Crepidotus versutus, commonly known as the evasive agaric, is a species of fungus in the family Crepidotaceae. It is saprobic on wood, like other Crepidotus species, but it can also decompose herbaceous forest litter. The species is characterized by large, punctate, ellipsoid spores, and the white, hairy pileus.

The specific epithet versutus is derived from the Latin word versut (clever), which may be a reference to the ability of the fungus to correctly orient itself for growth depending on the position of its growing surface. The basionym of this species is Agaricus versutus Peck 1878. Older, obsolete synonyms include Crepidotus bresadolae and Crepidotus pubescens.

==Description==

The pileus is typically 5–14 mm in diameter, initially resupinate, then later turned up. It is attached dorsally or laterally to the substrate. Fan- or kidney-shaped, it is dry, white, and covered with a layer of soft hairs which may or may not be matted. The outer edge is rolled slightly inwards. The context is thin, soft, and white. Both the odor and taste of this mushroom are mild.

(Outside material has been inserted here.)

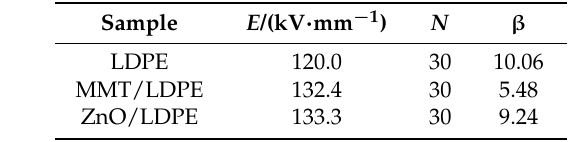
Table 3. Weibull distribution parameters (25 ◦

The gills radiate from an eccentric or lateral point of attachment, medium broad, and tend to swell in the middle. The gill spacing is sub-distant, with many short gills (lamellulae) that do not reach the attachment point. The gills are initially white, then later tinged a rusty-brown color. The spore print is cinnamon-brown in color.

This species has no stipe, although it may have a small tubercle attaching it to its growing surface.

===Microscopic features===

The basidiospores are 7–11 x 4.5–6 μm in size, ellipsoid in shape, marked with very small spots, and yellowish to yellowish-brown under microscopic view. Basidia are 27–32 x 6–7 μm and 4-spored. Pleurocystidia are absent. The cheilocystidia are 22–63 x 3–12 μm, cylindric, and either swelling in the middle, or bottle-shaped. The gill trama are interwoven or at times subparallel, the hyphae 4–7 μm in diameter. The generative tissue below the hymenium (subhymenium) is arranged in a parallel fashion. The cuticle (the outer layer of the fruiting body) is made of dense interwoven hyphae, connected to a tuft of colorless, long, slender (2.5–5 μm diameter) hyphae. There are no clamp connections in the epicuticular hyphae, but there are on the hyphae of the tomentum at the base of the pileus.

(Description adapted from Hesler & Smith, 1965)

==Habitat and distribution==

This species may usually be found on the bark of deciduous wood in damp, shaded places. In the Pacific Northwest, it is known to grow on Abies, Acer and Populus trees.

==Similar species==

Crepidotus applanatus, the so-called "flat crep", is larger, with a shell-shaped cap, more closely spaced gills, and has conspicuous white mycelial threads at the point of attachment. C. herbarum has smaller spores and a pale-yellowish spore print.